У нас нет для этого особого слова, Хэйко. В христианских странах подобная работа не считается уважаемой. Точнее говоря, она просто противозаконна.
В Америке нет проституток?
Есть, — призналась Эмилия, — ибо люди слабы. Но проституткам приходится прятаться от полиции. И они полностью зависят от жестоких преступников, которые укрывают их. Жизнь их коротка — из-за насилия, спиртного и болезней.
Эмилия перевела дух. Всякое сожительство вне брака было грехом, но наверняка ведь есть какая-то разница в греховности? Ей не верилось, что Хэйко и вправду подразумевала, будто она проститутка.
Иногда бывает, что какой-нибудь богатый и влиятельный человек имеет любовницу. Любовница — эта женщина, которую он любит, но которая не является его женой ни по закону, ни перед Богом. Возможно, слово «любовница» подходит лучше, чем «проститутка»?
Хэйко так не казалось. Их «любовница» больше всего соответствовала наложнице, но была так же далека от гейши, как и проститутка. Да и в самом отношении Эмилии к этому вопросу чуствовалось нечто странное. Интересно, чем это вызвано? Быть может, она сама была проституткой и стыдится своего прошлого? Конечно же, быть американской гейшей она никак не могла. Никакое искусство и обаяние не искупит столь ужасной внешности.
Возможно, — отозвалась Хэйко. — Давайте спросим у князя Гэндзи, когда он вернется. Его познания глубже моих.
Появление брата Мэттью спасло Эмилию от необходимости отвечать на столь шокирующее предложение.
Брат Зефания зовет вас, — сказал Старк.
— Вы хотите сказать, что мой дядя просидел в оружейне последние четыре дня?
Гэндзи сдерживался изо всех сил, чтоб не улыбнуться. На лице настоятеля Сохаку читалось полнейшее замешательство.
Да, господин, — признался Сохаку. — Мы трижды пытались схватить его. В первый раз я получил вот это. — Настоятель указал на вспухший рубец на лбу. — Будь у него в руках настоящий меч, а не деревянный, меня бы уже не было в живых, и мне не пришлось бы позориться, рассказывая вам обо всем.

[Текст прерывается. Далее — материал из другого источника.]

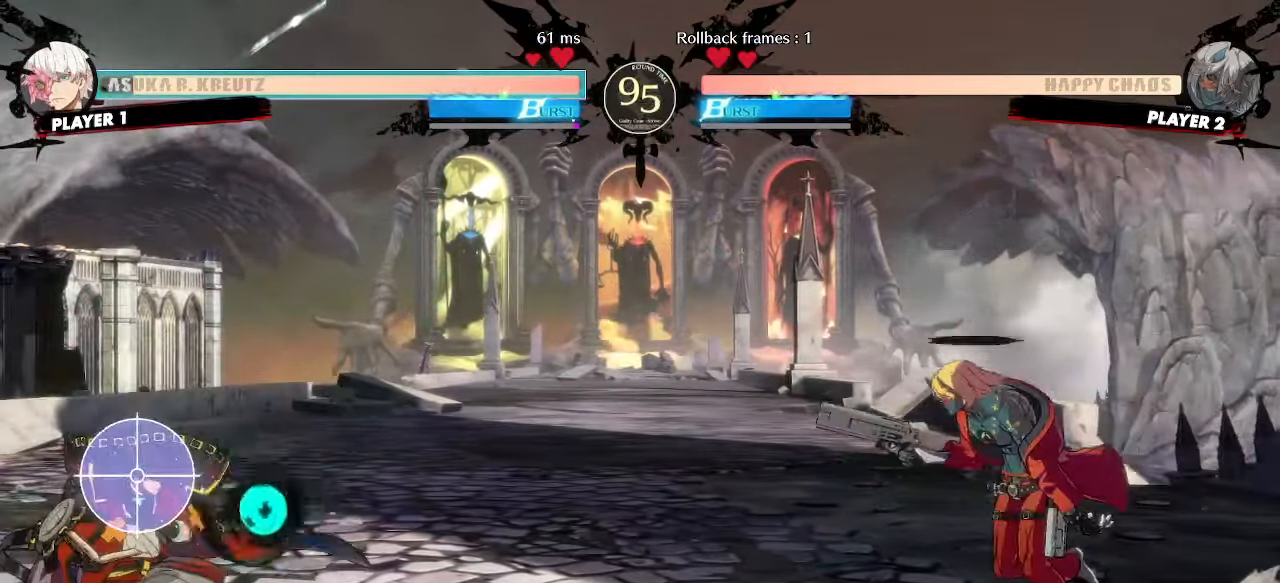
{"buttons": ["DPAD_DOWN"], "events": [[267, "HS", "up"], [467, "DPAD_DOWN", "down"]]}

Не будьте так строги к себе, преподобный настоятель.
Сохаку мрачно продолжил свое повествование.
Во второй раз он серьезно ранил четверых моих людей, то есть, монахов. Один из них до сих пор лежит без сознания и, возможно, так уже и не придет в себя. В третий раз мы вошли туда с луками и стрелами из зеленого бамбука. Мне казалось, что этого вполне хватит, чтоб обезвредить его. Он стоял среди бочонков с порохом и усмехался, а в руках у него был горящий фитиль. Дальнейших попыток мы предпринимать не стали.

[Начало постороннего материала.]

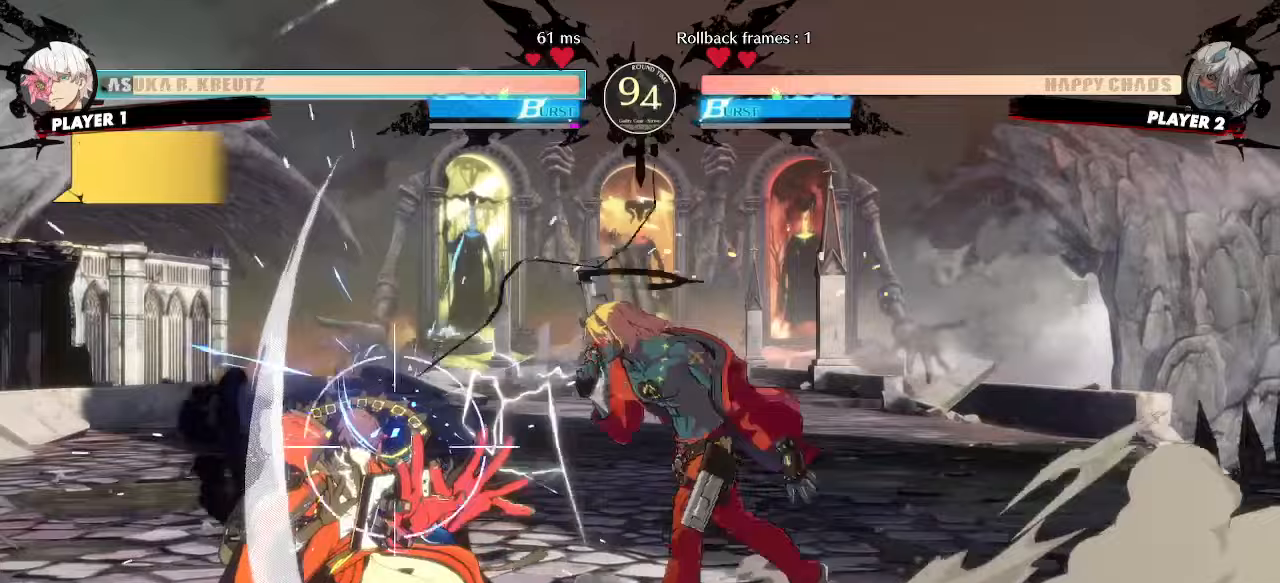
{"buttons": ["DPAD_DOWN"], "events": [[133, "DPAD_DOWN", "up"], [233, "DPAD_LEFT", "down"], [400, "DPAD_LEFT", "up"], [433, "DPAD_DOWN", "down"]]}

Гэндзи сидел на небольшом помосте, в шатре, установленном в пятидесяти шагах от оружейни. Все монахи, кроме тех, что несли сейчас стражу, сидели перед ним, и выглядели совсем не как монахи, а как самураи, ожидающие приказа. Шесть месяцев назад дед Гэндзи тайно приказал лучшим своим кавалеристам уйти в монастырь. Они якобы покинули мир в знак протеста против того, что князь чересчур подружился с христианскими миссионерами секты Истинного слова. Конечно же, все это было предназначено исключительно для того, чтобы ввести в заблуждение врагов. Но стоило бы кому-то хоть краем глаза увидеть этих людей, сохранивших все повадки воинов, и он ни за что не поверил бы, что они вправду превратились в монахов.
Ну, что ж. Думаю, мне следует пойти и поговорить с ним.